What is expected -
Continue the recap below of Barbrow's plan to open a portal in Peru, picking up right after its last sentence.

Document segment -

As plans go, its complexity is only outdone by how fucking insane it is, but here goes: by using the spells in the Black Book of the Mad Arab in conjunction with a monolith in Peru, Barbrow plans to open a portal to God in the hope that his devastating gaze will not only annihilate the earth, but will open a portal into another dimension that they will escape through to start their lives anew. How will they travel there, you ask? Why, a UFO, of course, that was discovered back in the 70s that is also in Peru. With a supercomputer back in Spain working overtime to decode the Black Book in order to find the launch sequence, Barbrow mind melting, logic defying plan lastly requires the 30 Coins to survive the trip, as they will protect any holder from being obliterated by the almighty giving them the stink eye.
Of course, there’s far more people gathered for Barbrow’s moment of triumph than 30, so after a spot of executions, Barbrow’s chosen group – including Merche, her adopted son and a mind-wiped and subservient Paco – hop aboard the spaceship to make their final journey.

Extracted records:
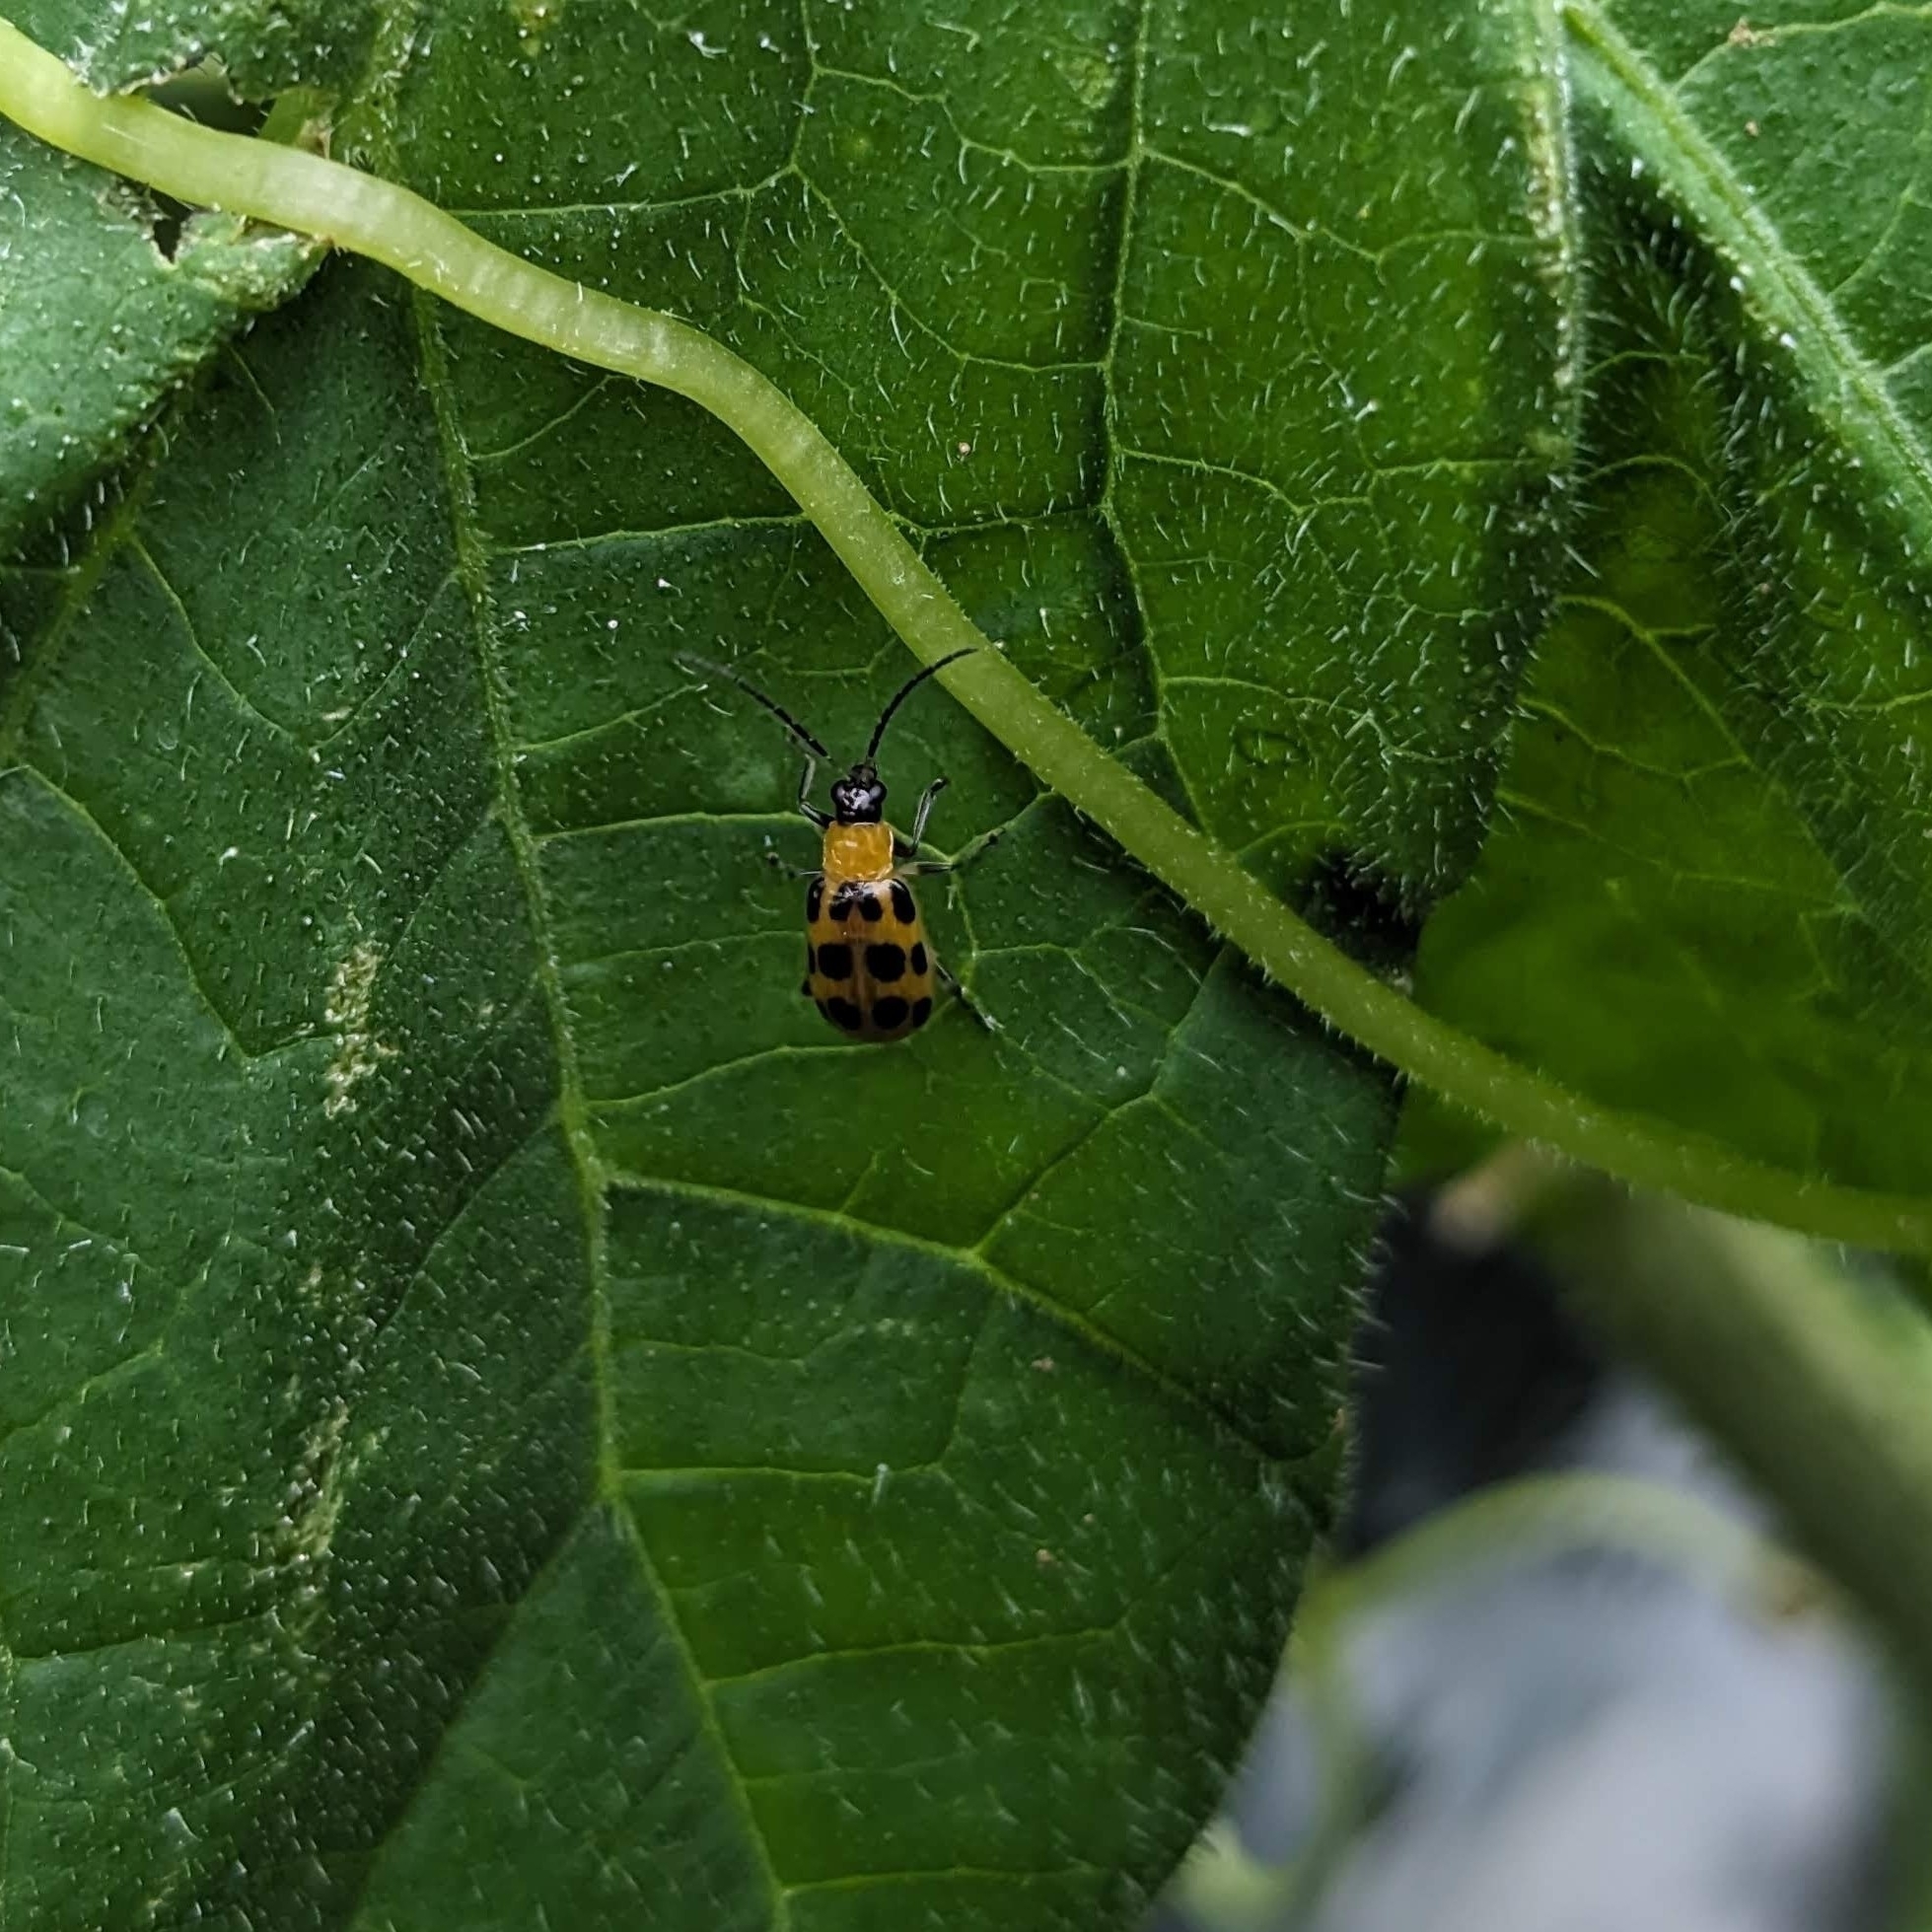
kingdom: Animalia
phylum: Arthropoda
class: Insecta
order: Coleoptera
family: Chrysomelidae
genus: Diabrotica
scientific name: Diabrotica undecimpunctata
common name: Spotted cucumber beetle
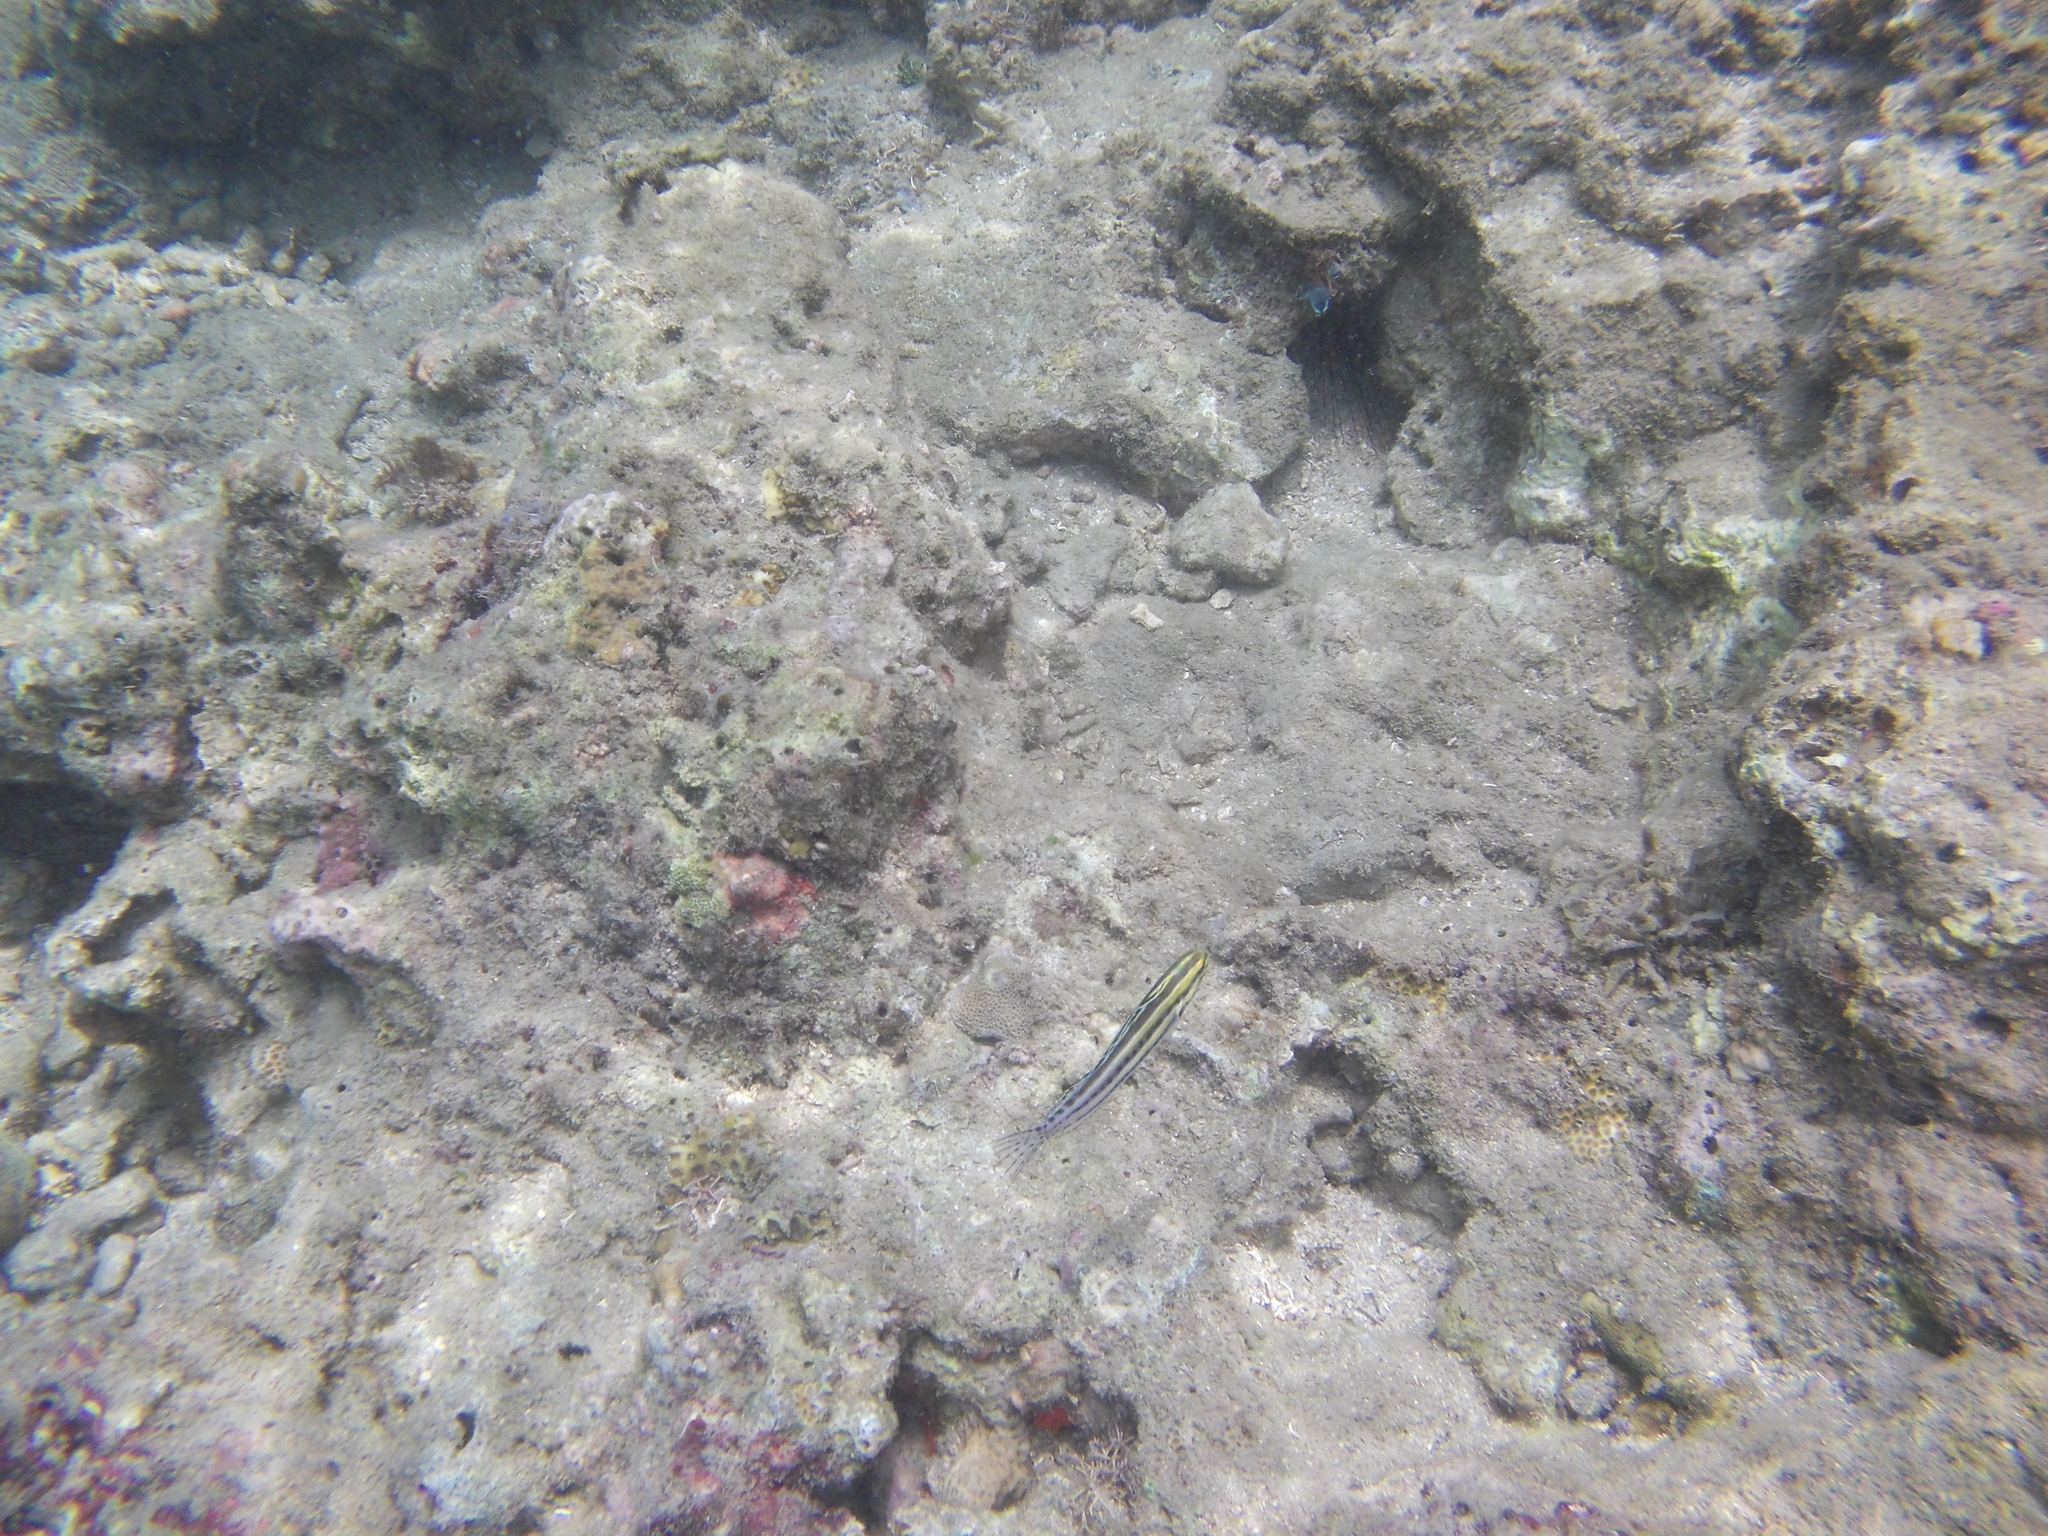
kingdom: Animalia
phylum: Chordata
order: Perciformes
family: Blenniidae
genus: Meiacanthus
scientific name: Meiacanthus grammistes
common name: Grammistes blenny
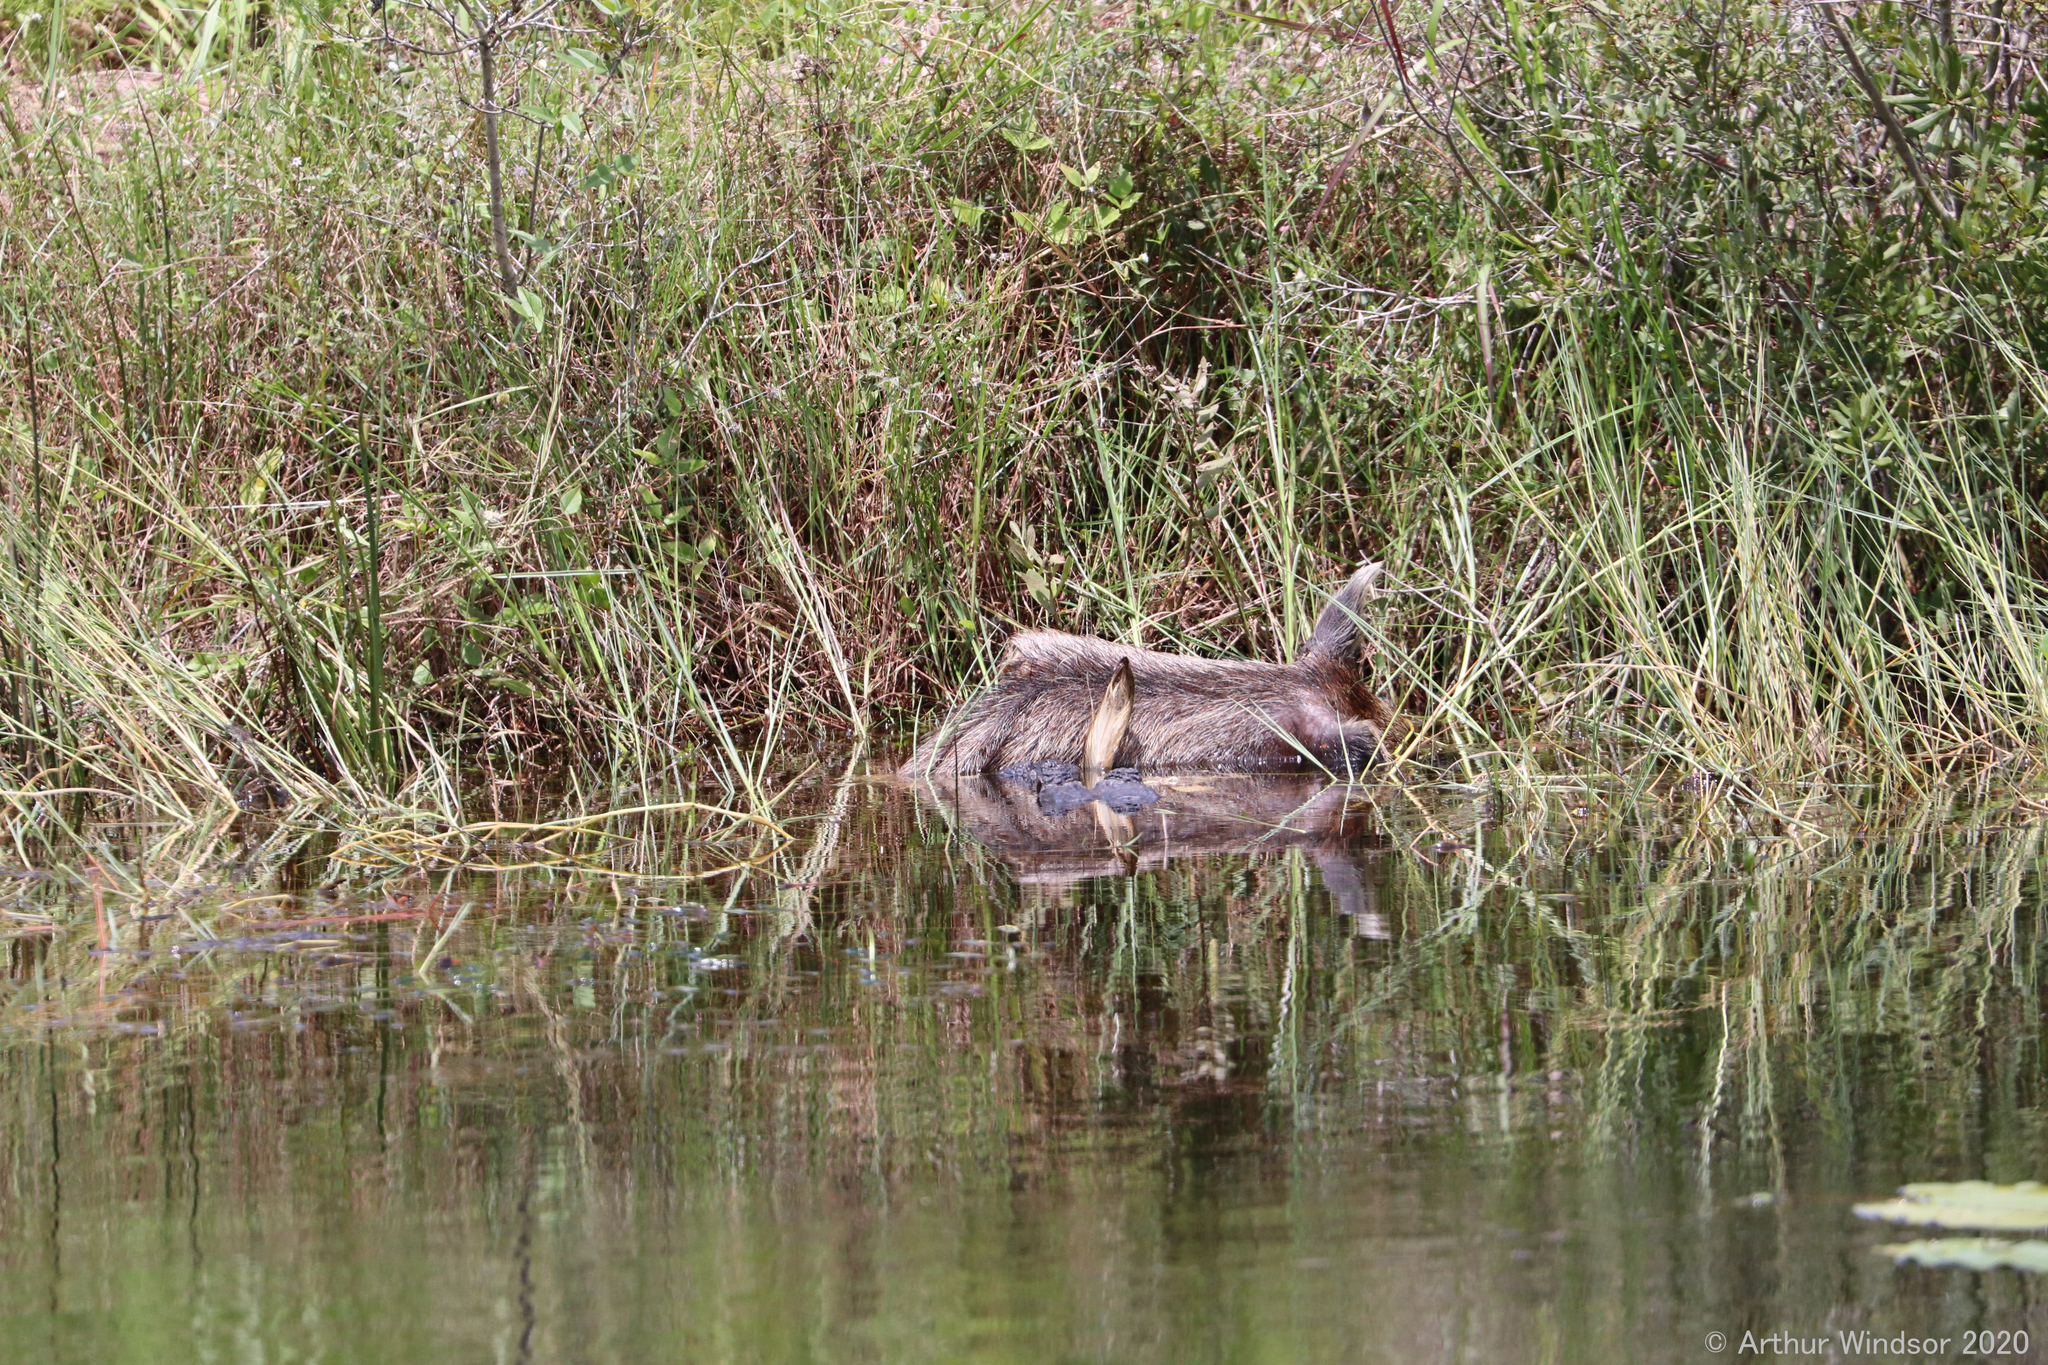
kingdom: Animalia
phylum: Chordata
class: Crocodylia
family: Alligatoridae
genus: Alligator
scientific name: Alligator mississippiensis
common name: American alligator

Final result -
However, the good guys have an equally convoluted plan to thwart these world destroying bastards and while the people of Pedraza, aided by a police stricken team descend upon the supercomputer to take things out at that end, the zombie Vergara heads to the monolith armed with a staff powered by the blood of Christ in order to close the portal and avoid God’s death stare.
While all this is going on, Elena and the zombie Santoro have managed to infiltrate Barbrow’s inner circle, but when everything finally kicks off, the two have to try and smuggle their way aboard as the world literally comes crashing down around them.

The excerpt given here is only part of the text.